# [Fragmento del documento]
:::
Lo define la RAE  como “Sentimiento profundo e intenso de repulsa hacia alguien que provoca el deseo de producirle un daño o de que le ocurra alguna desgracia” y como “Aversión o repugnancia violenta hacia una cosa que provoca su rechazo”.

Asistimos a diario a la contemplación de tantas y diversas manifestaciones de odio que nos lleva  a preguntarnos ¿qué está pasando?, ¿por qué todo esto?, ¿es que el mundo se ha vuelto loco?. El odio es inherente a la condición humana porque sirve de estímulo en la lucha por la supervivencia y eso, que debería parecernos tan primitivo, lo tenemos puesto al día en pleno Siglo XXI y produce sonrojo pensar qué hemos hecho para llegar a estos extremos, porque todos hemos contribuido a crear la sociedad que tenemos.

Desde la más tierna infancia el odio forma parte de nuestras vidas. El niño ya en la guardería siente aversión y la manifiesta violentamente contra otro u otros niños; porque está gordo, porque lleva gafas, porque tiene un juguete que le gusta, etc. Luego en los niveles siguientes, la escuela o el instituto, el niño carga con toda crueldad contra quienes demuestran alguna debilidad,  sufren algún defecto físico o quedan rezagados  en el desarrollo de las actividades.

Estas manifestaciones de  odio que se generan en la infancia nos van a acompañar de una u otra manera a lo largo de nuestras vidas y solo la madurez, precedida por una buena educación y  sólida formación, puede contrarrestarlas con virtudes tales como la comprensión, el diálogo, la caridad y la solidaridad.

A lo largo de nuestras vidas asistimos a diario a bochornosos espectáculos de odio y violencia en el deporte, en la política, en la religión y en la sociedad en general.  Los recintos deportivos se han convertido en campos de batalla de forofos violentos de los equipos en lid y de otros que aprovechan la circunstancia para provocar la violencia por la violencia, sin más ideal o justificación. El suceso vergonzante ocurrido en Mallorca donde un grupo de padres la ha emprendido a palos contra otro grupo por un incidente mínimo entre dos niños de equipos contrarios, es un claro ejemplo de que el odio ha invadido nuestras vidas y lo llevamos a flor de piel.
:::
# [Comprueba tu comprensión]
1. Responde estas preguntas sobre el texto acerca del odio:
(a) Según la segunda definición de la RAE citada, ¿qué provoca la aversión o repugnancia violenta hacia una cosa?
(b) ¿Con qué virtudes pueden contrarrestarse las manifestaciones de odio nacidas en la infancia?
(c) ¿Dónde ocurrió el suceso en que un grupo de padres la emprendió a palos contra otro grupo?
2. Enumera los ámbitos en los que, según el texto sobre el odio, asistimos a diario a espectáculos de odio y violencia.
3. Escribe la continuación del texto sobre el odio a partir de su última oración.

# [Datos almacenados]
:::
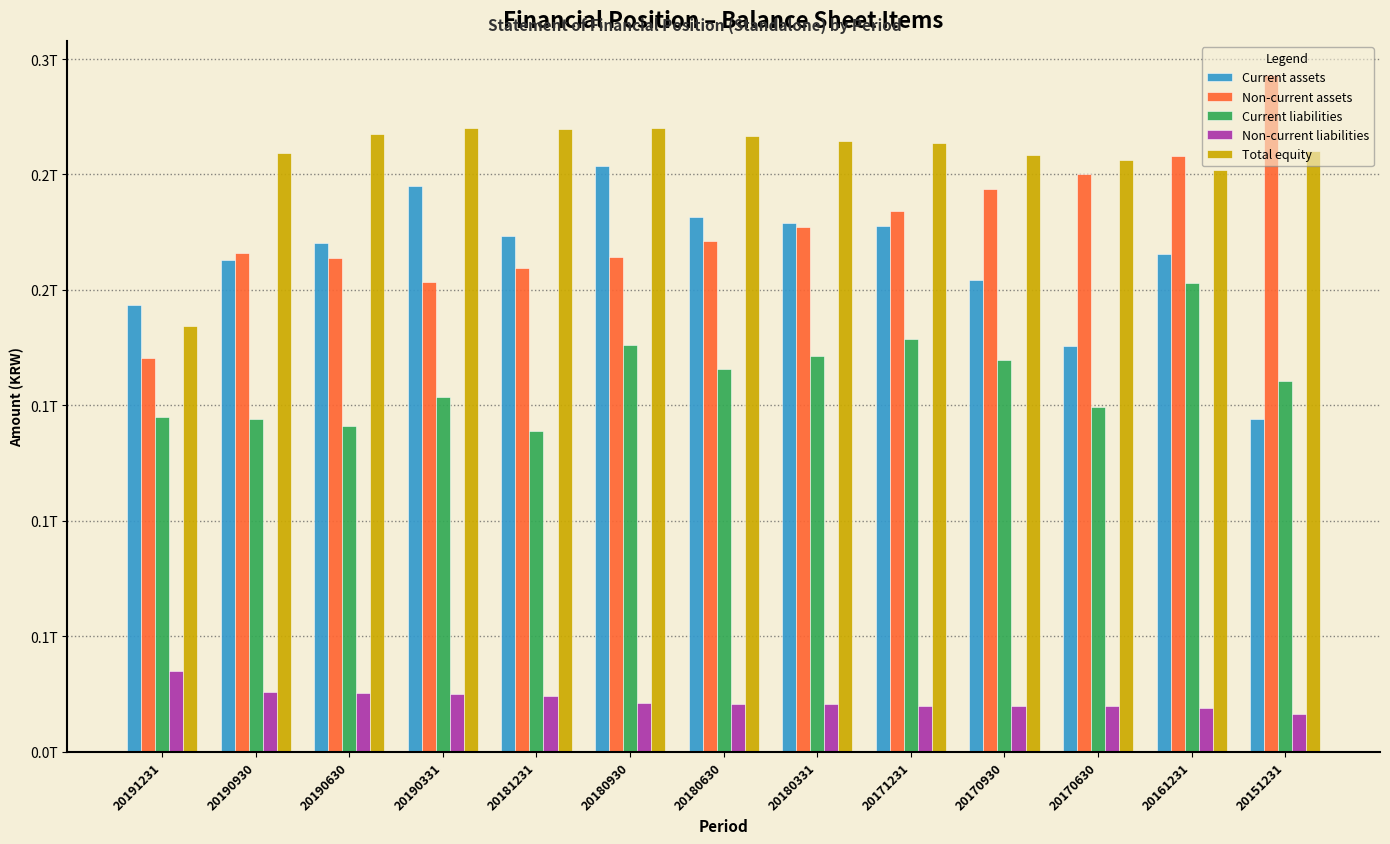

Does the chart contain any negative values?

No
:::
# [Respuestas del ejercicio]
1.
(a) Provoca su rechazo.
(b) Con la comprensión, el diálogo, la caridad y la solidaridad.
(c) En Mallorca.

2.
- El deporte
- La política
- La religión
- La sociedad en general

3.
La política, considerada como una manera de ejercer el poder con la intención de resolver o minimizar el choque entre los intereses encontrados que se producen dentro de una sociedad,  es por definición el lugar del diálogo, de la reflexión y del entendimiento en aras a dar satisfacción a las necesidades de la sociedad.  Sin embargo vemos como cada día intereses personales y a veces espurios se anteponen al  bien general por rencillas históricas u odios de raíz ideológica. La carga de odio con la que actúa Podemos y los sectores más extremos de la izquierda española así como el nacionalismo, denotan que buena parte de nuestra clase política está invalidada para ejercer dignamente su función, aunque es cierto que se encuentra bien alimentada por una parte de la sociedad en la que el odio y el desprecio a lo ajeno son sus signos de identidad.

Las guerras de religión parecen  no acabarse nunca. Ya desde Turquía lo anunciaban días atrás. El enfrentamiento histórico de la cruz y la media luna debería haber terminado por la misma evolución de las sociedades cristiana y musulmana. No ha sido así porque el Islam mantiene  a sus seguidores en plena Edad Media y en ocasiones, la actitud y comportamiento de la colonizadora sociedad occidental cristiana en una sociedad feudal trasnochada  ha sido el detonante de una ola de violencia fomentada por el odio que unos cuantos iluminados han sido capaces de trasmitir a una  sociedad cerrada, sometida, poco formada y con un porvenir incierto en un mundo globalizado.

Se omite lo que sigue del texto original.